## Begin GIVEN RECORDS

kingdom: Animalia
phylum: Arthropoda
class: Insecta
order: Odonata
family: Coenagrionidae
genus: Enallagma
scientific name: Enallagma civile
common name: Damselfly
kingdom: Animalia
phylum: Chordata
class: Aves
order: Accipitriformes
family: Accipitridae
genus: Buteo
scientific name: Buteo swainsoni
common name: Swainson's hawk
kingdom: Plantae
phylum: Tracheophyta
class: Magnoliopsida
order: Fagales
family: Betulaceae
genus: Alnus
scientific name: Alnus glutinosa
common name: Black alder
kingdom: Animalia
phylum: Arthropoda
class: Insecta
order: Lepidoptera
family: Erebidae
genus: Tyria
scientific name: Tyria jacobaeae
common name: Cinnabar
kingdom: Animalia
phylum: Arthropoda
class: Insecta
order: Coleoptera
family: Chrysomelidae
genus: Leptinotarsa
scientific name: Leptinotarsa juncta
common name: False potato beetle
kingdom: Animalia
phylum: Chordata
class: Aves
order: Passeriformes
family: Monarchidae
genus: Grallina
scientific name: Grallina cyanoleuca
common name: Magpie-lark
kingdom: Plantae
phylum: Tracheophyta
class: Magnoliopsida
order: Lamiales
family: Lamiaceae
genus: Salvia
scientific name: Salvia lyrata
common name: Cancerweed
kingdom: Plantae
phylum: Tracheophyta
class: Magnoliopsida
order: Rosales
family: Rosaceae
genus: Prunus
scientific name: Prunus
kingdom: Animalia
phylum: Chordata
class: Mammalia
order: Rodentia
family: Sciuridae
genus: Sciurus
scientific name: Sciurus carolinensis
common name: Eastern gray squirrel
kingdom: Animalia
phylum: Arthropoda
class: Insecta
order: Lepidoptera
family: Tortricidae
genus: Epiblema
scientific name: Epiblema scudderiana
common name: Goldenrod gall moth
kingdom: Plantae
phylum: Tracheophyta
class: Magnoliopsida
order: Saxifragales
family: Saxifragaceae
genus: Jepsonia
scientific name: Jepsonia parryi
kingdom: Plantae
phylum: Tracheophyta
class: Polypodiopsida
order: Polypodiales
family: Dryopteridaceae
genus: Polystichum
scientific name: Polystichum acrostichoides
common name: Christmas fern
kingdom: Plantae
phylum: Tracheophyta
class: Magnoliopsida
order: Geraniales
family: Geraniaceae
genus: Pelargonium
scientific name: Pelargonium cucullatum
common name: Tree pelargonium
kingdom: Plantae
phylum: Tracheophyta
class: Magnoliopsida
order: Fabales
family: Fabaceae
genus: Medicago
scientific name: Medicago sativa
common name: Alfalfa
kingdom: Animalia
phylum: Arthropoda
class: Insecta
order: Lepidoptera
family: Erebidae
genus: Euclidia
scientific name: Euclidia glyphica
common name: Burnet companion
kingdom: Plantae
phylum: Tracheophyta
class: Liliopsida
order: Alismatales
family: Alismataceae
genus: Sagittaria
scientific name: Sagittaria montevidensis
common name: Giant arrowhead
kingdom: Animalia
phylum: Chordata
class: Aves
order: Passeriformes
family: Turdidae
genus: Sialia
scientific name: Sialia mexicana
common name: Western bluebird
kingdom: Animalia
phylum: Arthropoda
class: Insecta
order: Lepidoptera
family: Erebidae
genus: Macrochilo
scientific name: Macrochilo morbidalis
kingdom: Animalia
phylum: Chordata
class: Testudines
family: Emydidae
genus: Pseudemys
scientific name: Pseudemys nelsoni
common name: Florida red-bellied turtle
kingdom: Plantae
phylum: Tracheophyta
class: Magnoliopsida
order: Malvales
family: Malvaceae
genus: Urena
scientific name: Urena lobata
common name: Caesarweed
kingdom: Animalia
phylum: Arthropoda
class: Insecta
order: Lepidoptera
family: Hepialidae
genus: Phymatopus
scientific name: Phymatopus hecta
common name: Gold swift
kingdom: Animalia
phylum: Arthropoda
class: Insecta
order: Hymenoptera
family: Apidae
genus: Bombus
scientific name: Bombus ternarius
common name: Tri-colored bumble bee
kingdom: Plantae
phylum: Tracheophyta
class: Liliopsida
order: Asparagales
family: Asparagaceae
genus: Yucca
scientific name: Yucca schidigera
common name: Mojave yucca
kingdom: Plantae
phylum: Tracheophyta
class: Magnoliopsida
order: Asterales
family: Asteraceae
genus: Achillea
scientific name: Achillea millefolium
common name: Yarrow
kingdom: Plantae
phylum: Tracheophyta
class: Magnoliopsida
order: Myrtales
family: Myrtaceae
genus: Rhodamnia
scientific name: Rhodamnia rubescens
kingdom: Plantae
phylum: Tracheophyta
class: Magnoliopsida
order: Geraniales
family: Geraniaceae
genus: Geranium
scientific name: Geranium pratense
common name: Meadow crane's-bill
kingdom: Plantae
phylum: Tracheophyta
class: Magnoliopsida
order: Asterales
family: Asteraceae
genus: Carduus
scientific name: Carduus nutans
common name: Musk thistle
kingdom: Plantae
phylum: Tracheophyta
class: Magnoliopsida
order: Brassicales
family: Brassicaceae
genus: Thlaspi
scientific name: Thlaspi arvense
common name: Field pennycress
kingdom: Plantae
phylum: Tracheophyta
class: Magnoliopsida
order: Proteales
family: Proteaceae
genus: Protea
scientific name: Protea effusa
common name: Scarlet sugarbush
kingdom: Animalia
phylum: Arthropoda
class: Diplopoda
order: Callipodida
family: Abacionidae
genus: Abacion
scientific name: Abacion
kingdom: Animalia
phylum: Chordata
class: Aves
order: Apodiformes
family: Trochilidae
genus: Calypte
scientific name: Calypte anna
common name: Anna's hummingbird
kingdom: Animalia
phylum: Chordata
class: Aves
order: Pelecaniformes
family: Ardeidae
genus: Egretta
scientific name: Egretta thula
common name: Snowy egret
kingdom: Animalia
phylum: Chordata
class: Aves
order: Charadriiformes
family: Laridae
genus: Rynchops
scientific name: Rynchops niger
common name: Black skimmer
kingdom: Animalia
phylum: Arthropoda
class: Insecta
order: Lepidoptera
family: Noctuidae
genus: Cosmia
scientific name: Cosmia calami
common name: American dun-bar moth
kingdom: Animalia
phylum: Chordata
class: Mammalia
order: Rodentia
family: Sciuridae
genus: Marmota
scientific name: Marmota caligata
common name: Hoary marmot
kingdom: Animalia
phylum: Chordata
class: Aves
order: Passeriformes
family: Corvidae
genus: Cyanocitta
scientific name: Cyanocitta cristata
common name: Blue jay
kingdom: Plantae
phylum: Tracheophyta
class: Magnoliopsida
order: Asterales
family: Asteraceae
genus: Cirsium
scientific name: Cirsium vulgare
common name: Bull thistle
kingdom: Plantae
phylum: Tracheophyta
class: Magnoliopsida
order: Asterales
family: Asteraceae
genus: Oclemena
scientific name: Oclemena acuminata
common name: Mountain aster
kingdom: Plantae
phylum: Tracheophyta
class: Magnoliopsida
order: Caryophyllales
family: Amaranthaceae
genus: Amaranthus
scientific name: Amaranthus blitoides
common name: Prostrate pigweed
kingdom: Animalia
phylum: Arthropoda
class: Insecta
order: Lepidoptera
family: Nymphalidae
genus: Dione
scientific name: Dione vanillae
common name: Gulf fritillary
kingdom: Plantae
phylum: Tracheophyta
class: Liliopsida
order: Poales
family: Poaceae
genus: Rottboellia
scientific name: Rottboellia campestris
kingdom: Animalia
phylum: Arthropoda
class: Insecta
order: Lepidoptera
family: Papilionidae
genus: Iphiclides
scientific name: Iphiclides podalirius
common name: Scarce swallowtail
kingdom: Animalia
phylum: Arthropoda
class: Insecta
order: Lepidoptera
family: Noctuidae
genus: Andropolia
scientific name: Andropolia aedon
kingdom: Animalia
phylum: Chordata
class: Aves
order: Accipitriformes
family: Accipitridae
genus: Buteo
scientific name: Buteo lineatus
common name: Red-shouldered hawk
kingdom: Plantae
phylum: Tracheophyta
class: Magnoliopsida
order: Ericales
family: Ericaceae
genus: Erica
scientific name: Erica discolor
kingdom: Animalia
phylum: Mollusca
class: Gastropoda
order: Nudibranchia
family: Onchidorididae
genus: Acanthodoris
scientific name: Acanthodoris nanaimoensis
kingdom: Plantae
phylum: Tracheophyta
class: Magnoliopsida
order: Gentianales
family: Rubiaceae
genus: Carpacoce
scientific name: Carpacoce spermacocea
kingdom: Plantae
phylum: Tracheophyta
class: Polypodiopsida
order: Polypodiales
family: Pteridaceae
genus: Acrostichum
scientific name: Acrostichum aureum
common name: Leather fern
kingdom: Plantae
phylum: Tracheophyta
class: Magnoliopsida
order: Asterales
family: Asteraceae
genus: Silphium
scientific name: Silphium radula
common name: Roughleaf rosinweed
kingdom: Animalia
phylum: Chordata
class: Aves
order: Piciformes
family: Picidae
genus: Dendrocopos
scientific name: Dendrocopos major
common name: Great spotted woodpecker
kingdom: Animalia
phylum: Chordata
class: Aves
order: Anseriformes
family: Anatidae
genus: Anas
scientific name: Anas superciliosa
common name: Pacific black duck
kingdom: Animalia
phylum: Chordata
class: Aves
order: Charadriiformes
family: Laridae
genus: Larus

## End GIVEN RECORDS

WHAT NEEDS TO BE DONE →
Rewrite the part of the entries that opens with the line containing "scientific name: Rynchops niger" and closes with the line containing "scientific name: Marmota caligata", replacing "phylum" with "division" and leaving everything else unchanged.

SOLUTION FOR THIS PROBLEM →
scientific name: Rynchops niger
common name: Black skimmer
kingdom: Animalia
division: Arthropoda
class: Insecta
order: Lepidoptera
family: Noctuidae
genus: Cosmia
scientific name: Cosmia calami
common name: American dun-bar moth
kingdom: Animalia
division: Chordata
class: Mammalia
order: Rodentia
family: Sciuridae
genus: Marmota
scientific name: Marmota caligata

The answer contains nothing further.